Nunca foi muito claro que isso se tornaria um negócio e que impactaria vidas através de mim. É como a ideia de que o córtex pré-frontal se forma aos 25 anos e, a partir dessa formação, você começa a pensar e agir como um “adulto de fato” – uma completa ilusão. No mundo dos negócios percebo isso também: não existe um momento específico em que você entende, você apenas sente. Perceber e se posicionar foi o principal divisor de águas para o cenário em que eu estava entre atender em casa, ter minha primeira parceira e depois multiplicar em 5, 11 e agora 22 profissionais parceiras. Uma coisa eu tinha muito clara: nasci para ter uma história grandiosa e nunca me contentei com o pouco. A miséria e a extrema pobreza me fizeram enxergar que fundo do poço algum é tão ruim quanto expor ao mundo meu trabalho.
Desde o início, as tranças não foram apenas uma prestação de serviço, mas uma forma de expressão cultural e resgate de identidade. Como você enxerga o papel do Urbi Afro na preservação e valorização das tradições afro-brasileiras, especialmente em um setor que muitas vezes não reconhece essas raízes?
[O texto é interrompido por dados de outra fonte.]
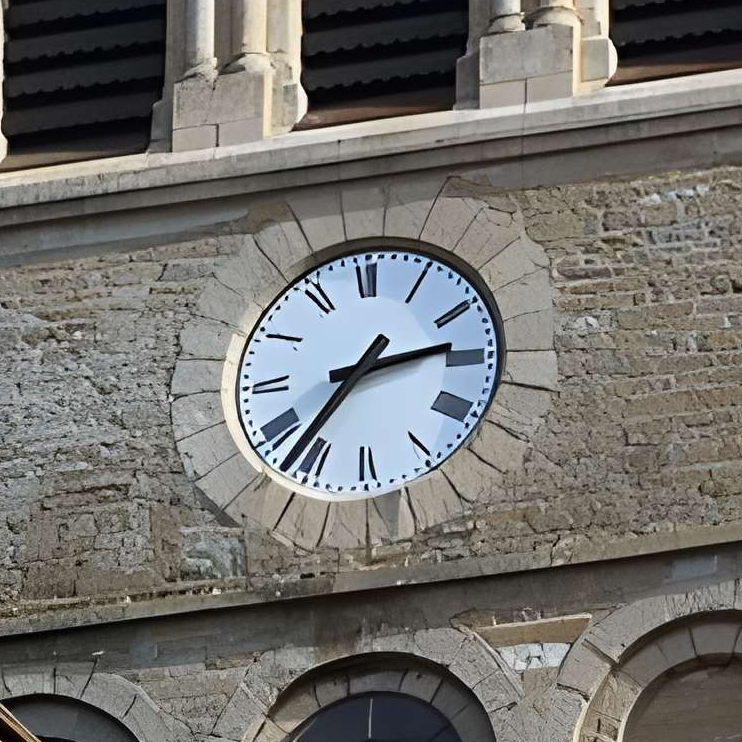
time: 2:36
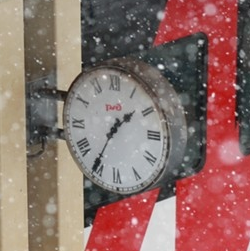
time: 1:35
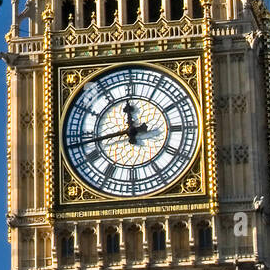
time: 11:43
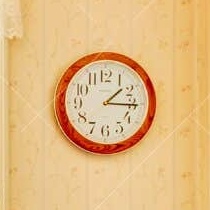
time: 1:15
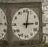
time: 3:02
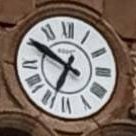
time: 6:50
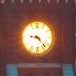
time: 9:22
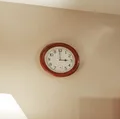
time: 2:59
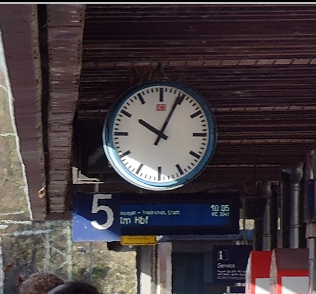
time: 10:04
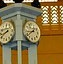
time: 8:38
Nosso setor não reconhece a importância e a história feita com nossas próprias mãos, por estar focado em sobreviver. Entre viver um propósito e garantir comida na mesa, o desespero da fome bate primeiro. E o desespero é o que ‘ferra a estratégia’. Quando eu estava em fase de sobrevivência, não conseguia enxergar o poder ancestral que estava nas minhas mãos: criar caminhos na cabeça das pessoas, agora não mais para fugirem, mas para encontrarem a si mesmas. Trançar um cabelo é sentir toda expectativa, energia e intenção do cliente. A cabeça é o ponto de conexão mais íntimo e profundo de uma pessoa e é onde estamos mais sensíveis. Minhas parceiras são instruídas a sempre pedir licença antes de tocar na cabeça da pessoa e começar o atendimento.
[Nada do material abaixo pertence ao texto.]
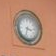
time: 3:33
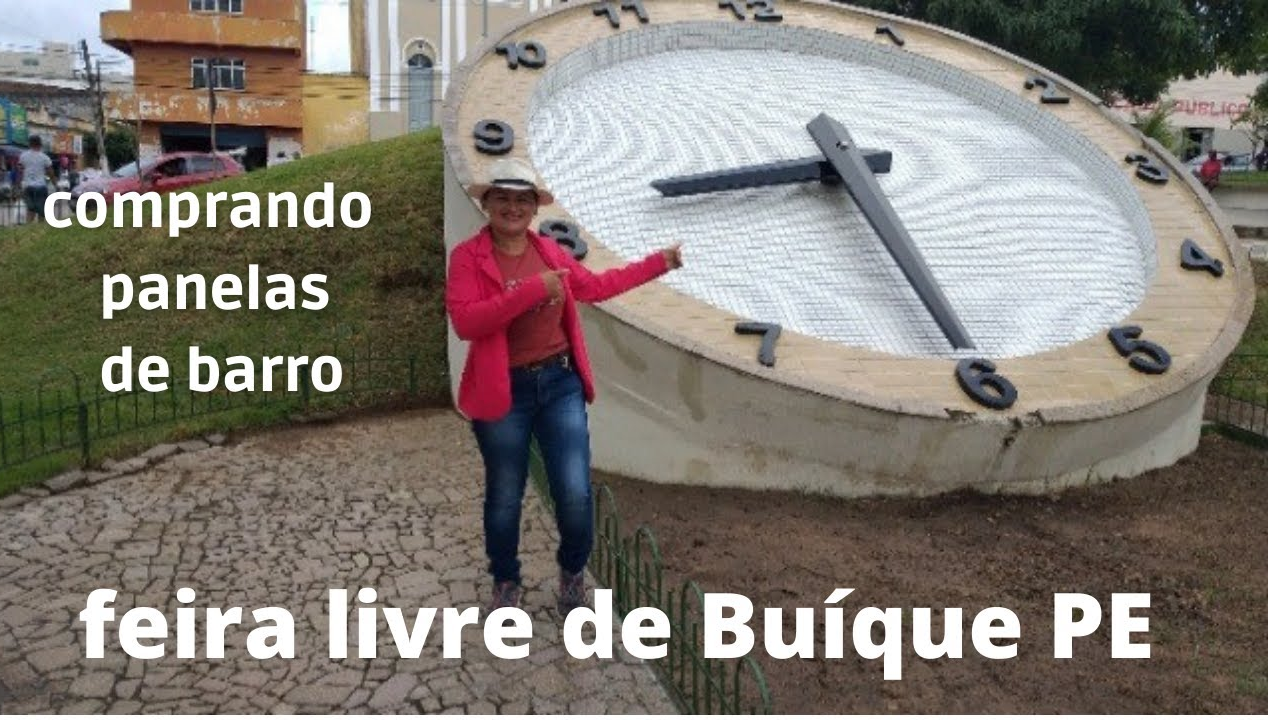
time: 8:29
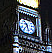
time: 10:28
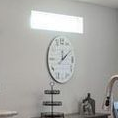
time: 12:09
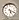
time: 5:18
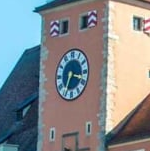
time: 3:34
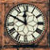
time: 11:50
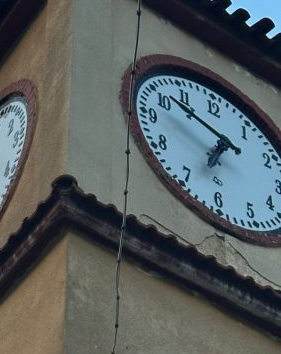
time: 6:50
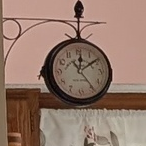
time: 12:09
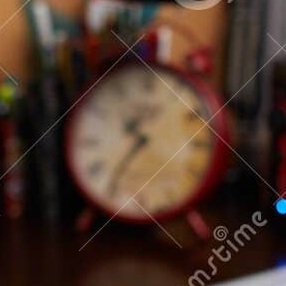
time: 10:36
Você costuma dizer que cada trança que sua equipe realiza carrega uma história. Como é, no dia a dia, manter esse compromisso com a ancestralidade enquanto comanda uma operação que cresce e se profissionaliza cada vez mais?
Entender as necessidades de cada profissional no 1:1 é fundamental para termos uma equipe de elite. A alta performance passa por esse processo de atenção. Às vezes o profissional falta por simplesmente não conseguir expressar o que está passando dentro de casa, e isso faz diferença na nossa gestão e afeta diretamente os nossos resultados para o cliente final. Atualmente todos são clientes da Urbi: nossos clientes internos são os profissionais e os externos são as clientes.
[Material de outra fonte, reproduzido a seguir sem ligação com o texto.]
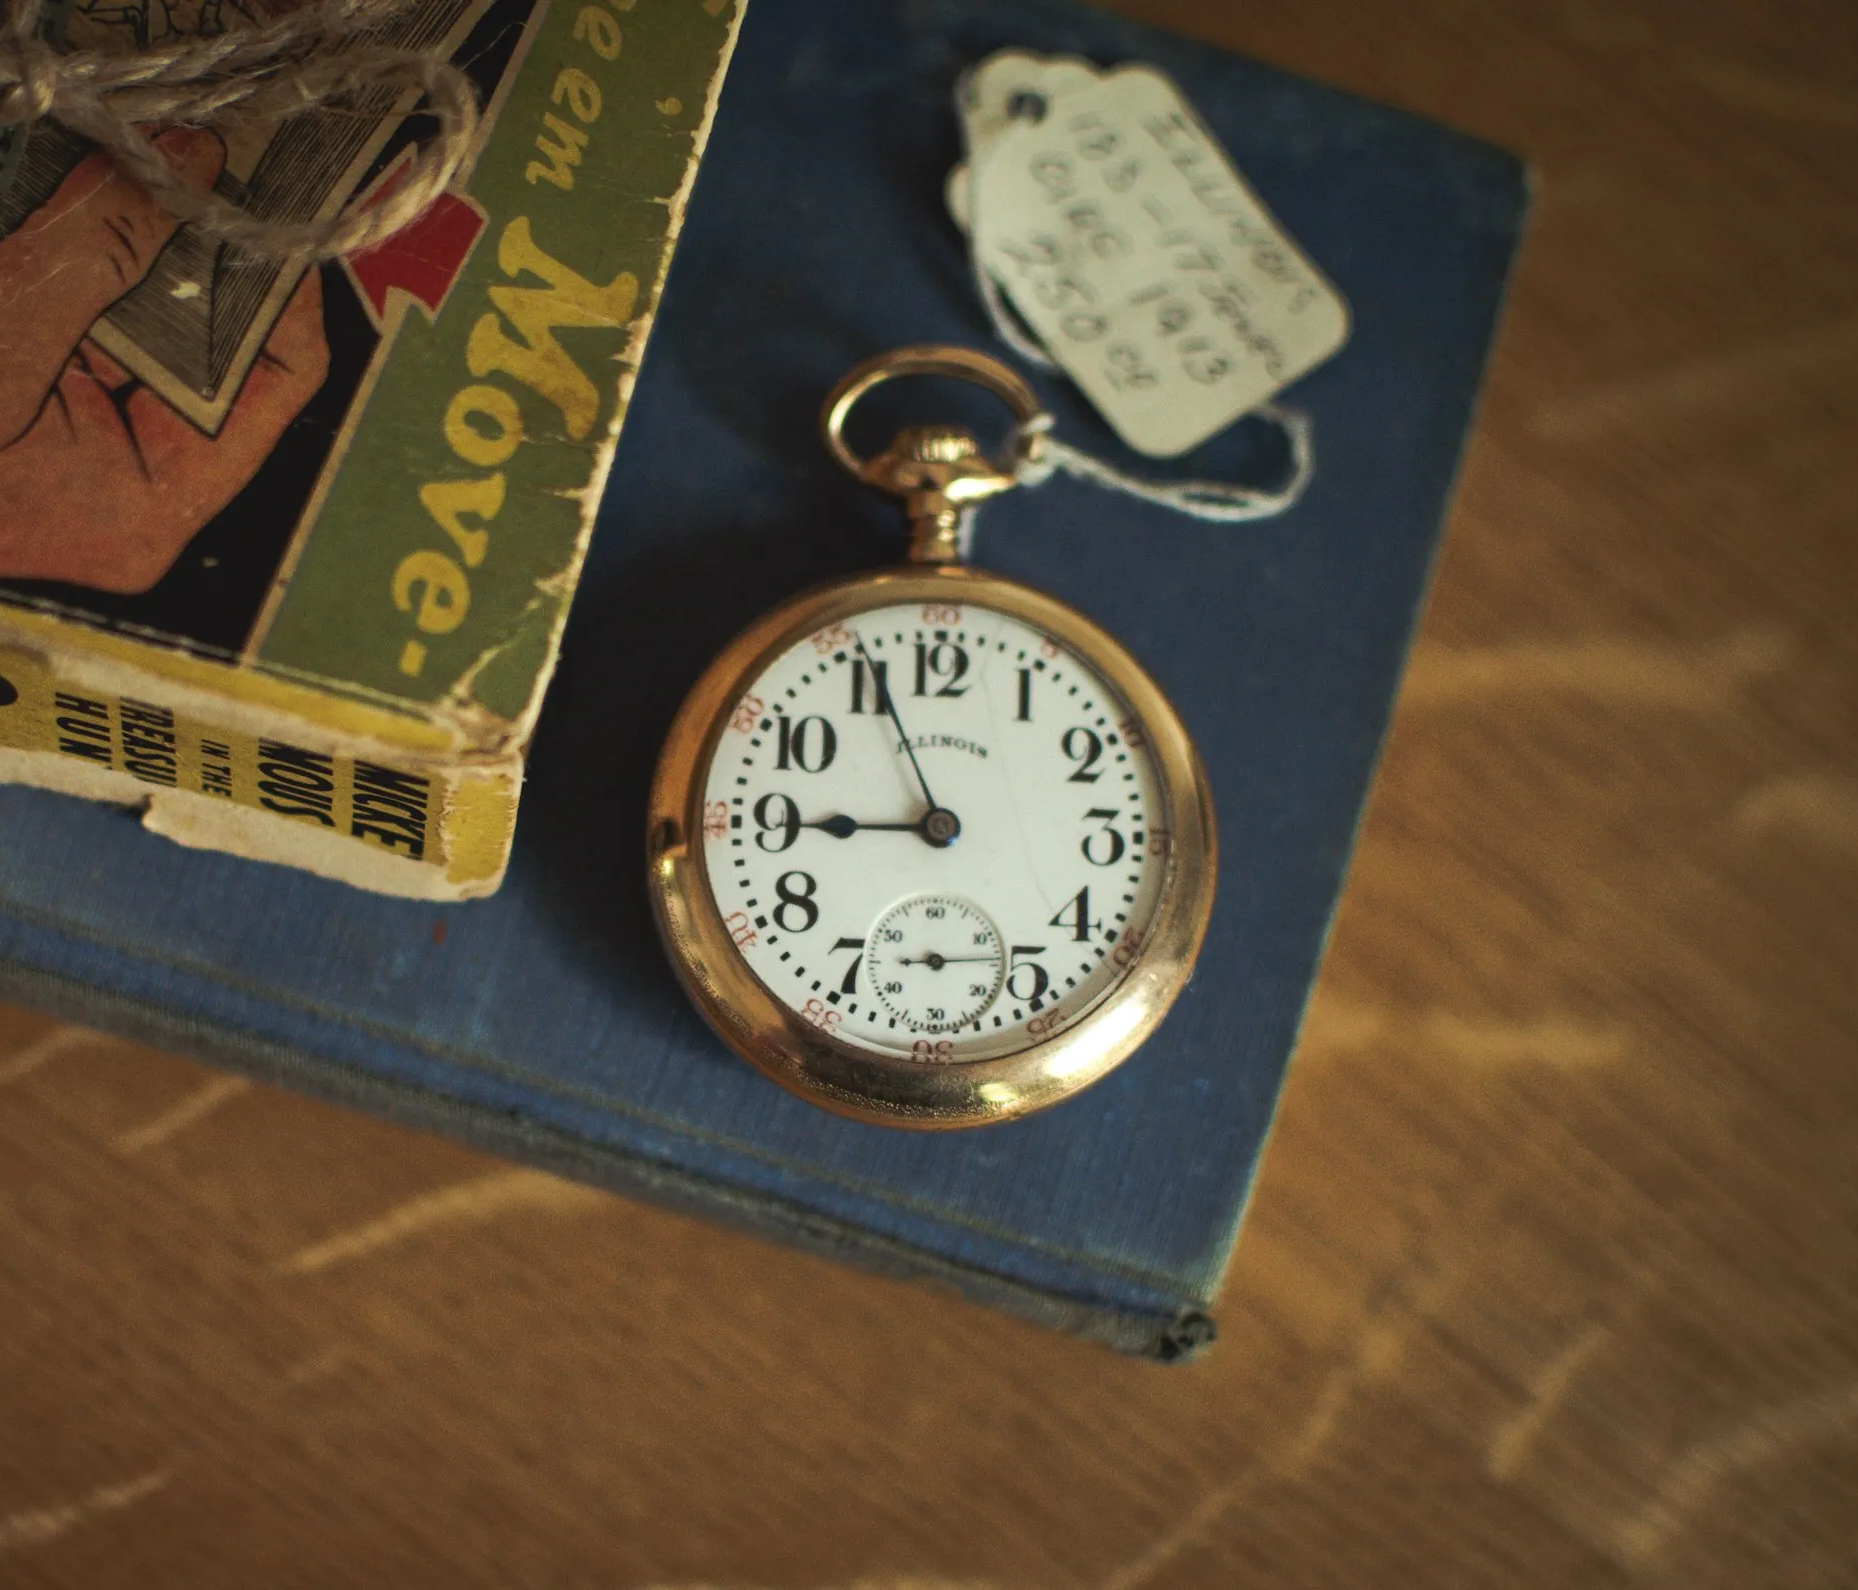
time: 8:56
Ao longo desses anos, você saiu de um atendimento domiciliar para liderar uma equipe com mais de vinte profissionais, com projeção de dobrar esse número. Que aprendizados você destacaria na transição de uma atividade artesanal para a gestão de um negócio com metas de expansão e resultados expressivos?
Aqui trago uma analogia como um feijão. Quando você quer que ele cozinhe e coloca em uma panela, ele vai ficar pronto, porém vai demorar mais. Agora experimente colocá-lo em uma panela de pressão: ele cozinha muito mais rápido. A pressão inteligente é o que me fez chegar e entender os passos que dei. Tudo o que é novo nos gera medo, frustração e dor de estômago, mas entender que isso é um processo lento, como qualquer processo de aprendizagem, torna a jornada do empreendedorismo e o lidar com pessoas bem mais leve.
Em 2023, Renato Sousa se uniu ao projeto, trazendo uma visão estratégica e ampliando o olhar sobre a gestão. Quais foram as principais mudanças que essa parceria trouxe para a operação e como ela contribui para os planos de crescimento sustentável da empresa?
O Renato veio para a Urbi trazendo o olhar que faltava de empresa de “verdade”. Inventar a roda em um segmento que não segue nem o básico 1 de uma empresa minimamente estruturada não faz parte dessa visão. Princípios básicos da gestão e o 1:1 foram fundamentais para eu conseguir aplicar todo o conhecimento e bagagem que ele trouxe. Foi um divisor de águas desafiador aplicar gestão empresarial na Urbi, mas hoje consigo ver os frutos desse trabalho de formiguinha.